1892 advertisements show a significantly revised diamond frame over the 1891 literature posted by Wheeled Relics . The chainstays are no longer above the bottom bracket but on axis with it. The top tube is also also no longer straight but has a small dog leg immediately behind the seat tube. This suggest the OP's frame is pre-1892. 

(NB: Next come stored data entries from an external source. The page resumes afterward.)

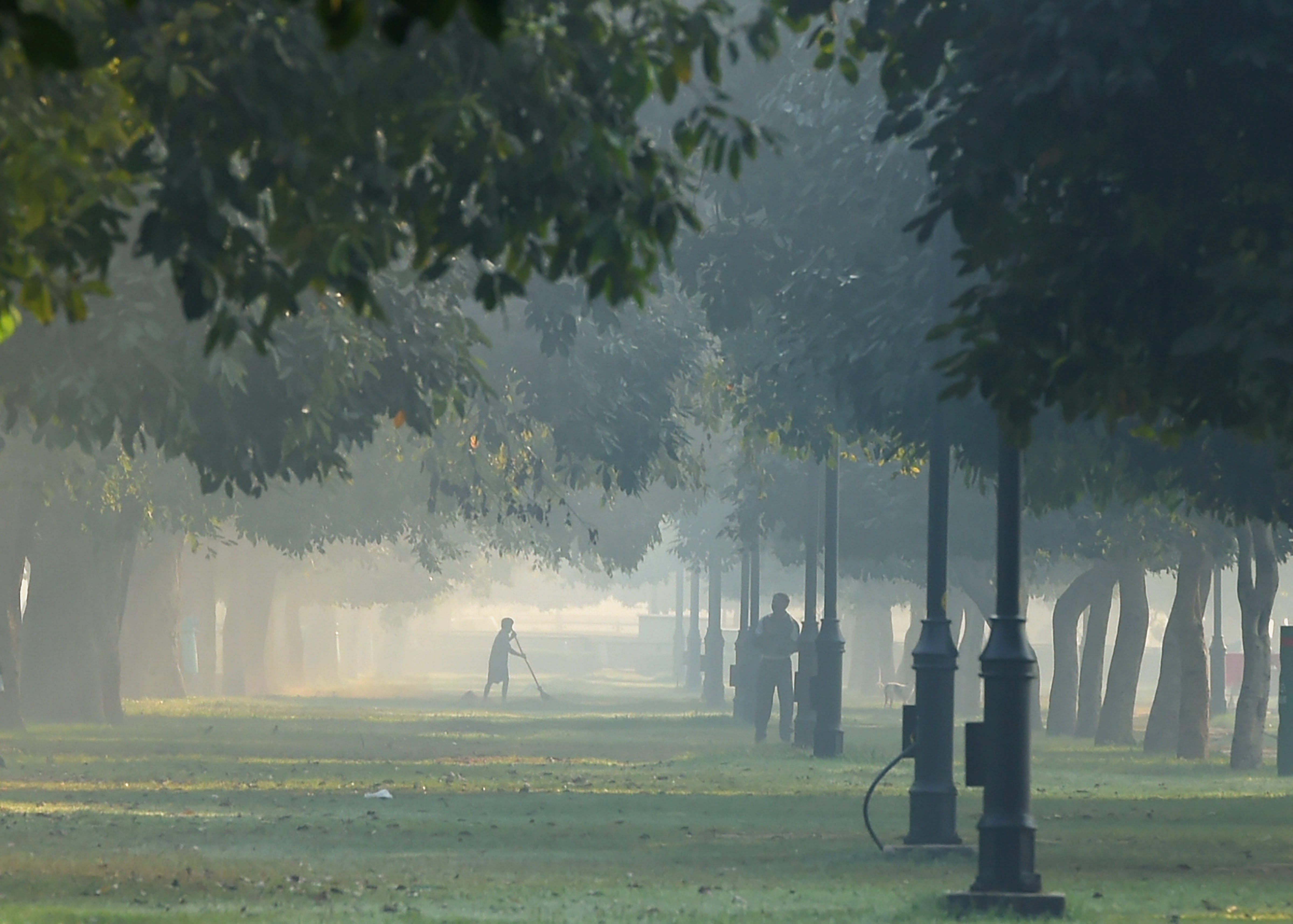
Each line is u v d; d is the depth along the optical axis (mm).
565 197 33375
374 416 83125
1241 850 69188
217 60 32062
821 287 95000
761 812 84125
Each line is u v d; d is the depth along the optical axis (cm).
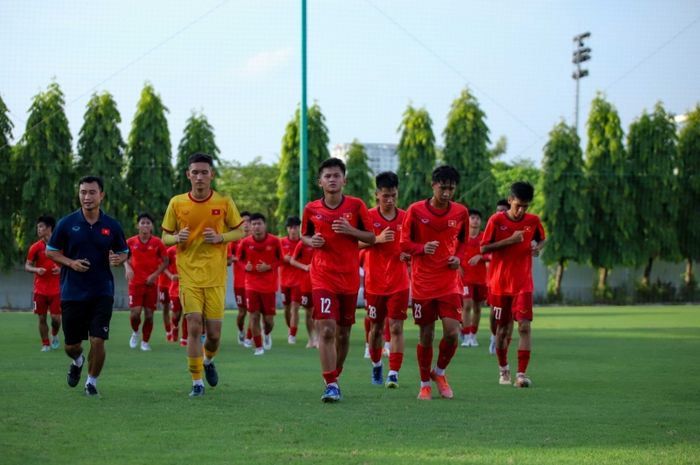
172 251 1944
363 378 1188
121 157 3775
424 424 769
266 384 1084
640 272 4541
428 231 984
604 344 1830
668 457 633
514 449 658
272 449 650
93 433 711
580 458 628
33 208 3597
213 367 1027
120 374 1187
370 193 4428
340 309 971
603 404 916
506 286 1132
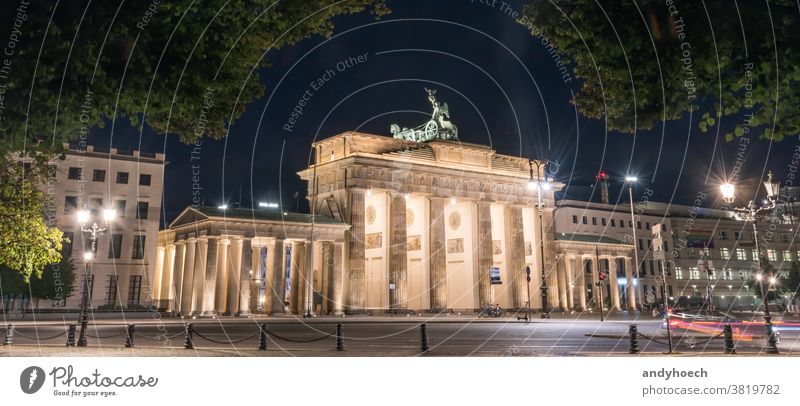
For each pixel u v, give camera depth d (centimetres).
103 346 2453
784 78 1159
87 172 7294
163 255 8450
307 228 7138
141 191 7662
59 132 1320
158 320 5366
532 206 8919
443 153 8250
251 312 7281
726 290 12269
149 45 1377
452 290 8550
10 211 1958
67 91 1246
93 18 1241
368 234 8144
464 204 8556
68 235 7056
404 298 7512
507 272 8531
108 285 7244
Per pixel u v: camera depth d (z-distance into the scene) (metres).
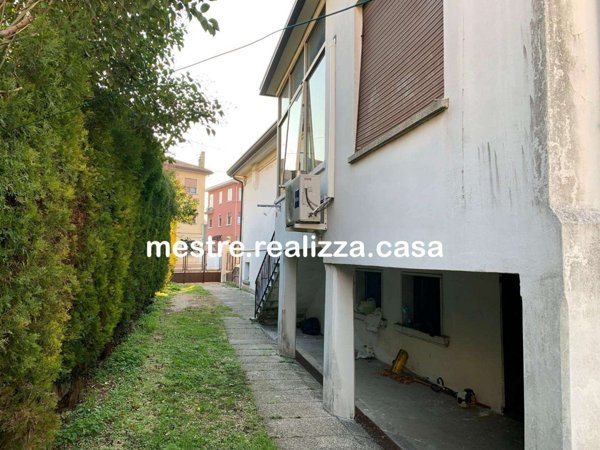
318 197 5.10
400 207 3.45
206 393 5.25
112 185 4.88
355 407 5.22
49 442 2.82
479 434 4.54
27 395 2.60
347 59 4.84
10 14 2.82
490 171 2.32
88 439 3.69
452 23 2.72
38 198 2.57
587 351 1.80
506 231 2.19
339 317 4.98
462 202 2.58
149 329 8.57
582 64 2.00
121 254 5.54
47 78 2.71
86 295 4.38
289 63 8.01
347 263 4.64
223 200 38.53
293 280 8.04
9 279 2.35
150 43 4.57
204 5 3.19
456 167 2.65
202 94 5.80
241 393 5.38
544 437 1.88
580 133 1.96
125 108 4.75
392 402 5.55
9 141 2.30
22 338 2.40
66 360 4.05
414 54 3.40
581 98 1.98
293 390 5.71
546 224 1.91
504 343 5.12
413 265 3.21
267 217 14.84
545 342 1.89
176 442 3.75
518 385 4.95
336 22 5.27
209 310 12.39
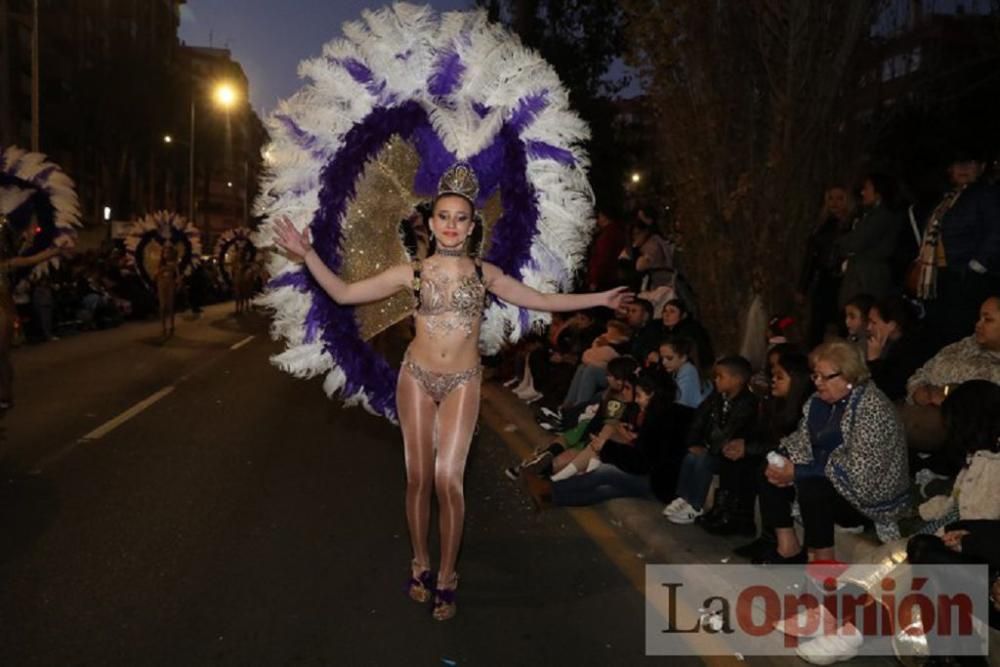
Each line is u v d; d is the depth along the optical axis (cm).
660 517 624
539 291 520
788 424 566
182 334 2052
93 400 1090
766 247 848
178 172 5878
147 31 5906
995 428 414
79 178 4984
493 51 495
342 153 493
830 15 819
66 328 1966
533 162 514
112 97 4509
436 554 570
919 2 993
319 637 442
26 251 1037
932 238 658
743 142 874
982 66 1403
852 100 841
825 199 825
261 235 499
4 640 429
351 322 513
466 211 461
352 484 723
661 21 889
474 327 473
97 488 689
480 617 474
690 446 611
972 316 639
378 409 532
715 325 893
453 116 488
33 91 2405
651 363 768
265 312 519
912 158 1314
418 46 492
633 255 1170
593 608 488
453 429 470
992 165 871
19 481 703
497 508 683
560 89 509
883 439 461
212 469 757
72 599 478
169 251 1975
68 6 4962
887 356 623
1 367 977
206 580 509
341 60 489
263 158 496
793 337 792
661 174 1066
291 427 952
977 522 396
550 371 1094
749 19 862
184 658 416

The combination of a post 1890 fork and pre 1892 frame would seem to indicate a 1891 model, unless one or the other is not original. The one oddity on the bicycle is the second, lower chainstay, though this is not brazed to the rear fork end and could be some sort of option or aftermarket item.


----------



## walter branche (Jul 20, 2015)

i have the very rare/ expensive brake spoon and pivot attachment for this style of frame ,


----------



## willswares1220 (Jul 20, 2015)

Cool machine, thanks for sharing!


----------



## Duchess (Jul 20, 2015)

How does that bottom bracket system work? It looks height adjustable, but the vertical bolt doesn't have much allowance for movement and what is that locking gear mechanism for?


----------



## bikewhorder (Jul 20, 2015)

I just spent the last 5 minutes trying to comprehend how cool this bike is.  Its so complex I love it! What is the function of those lower rods under the chain stays? And is that some kind of ratcheting crank arm?


----------



## bricycle (Jul 20, 2015)

lower strut/chain stay just added strengthing.
I believe chain tensioning mechanism.

mine was not quite as complex.....


----------



## Bentspokes (Jul 20, 2015)

Here are some more photos that might help.
Also, what would the head badge look like? (Sorry, the photo of the head is turned sideways.)


----------



## wasp3245 (Jul 20, 2015)

Nice 1891 Model C ...that frame was a one year only ...  there may have been a bit of flexing and twisting with the bottom bracket   as that changed in 92 /93 ( which used the same frame)   You find the serial # stamped on the seat stem bracket on the top tube ( on the side)      ..could be n the 8000-10,000 range ..these were popular and they made quite a few..more common is the 92/93 Model C   ..model ridden by Frank Lenz ..most the way around the world .. please see 

https://en.wikipedia.org/wiki/Frank_Lenz_(cyclist)








 

My 1891 C was a rusted rat .... so I soaked it in molasses ...de -rusted it ....   I have a front wheel, pedals  and saddle ...someday it will roll again ... one piece at a time 

Walter how much for your brake bits? 

Cheers Carey


----------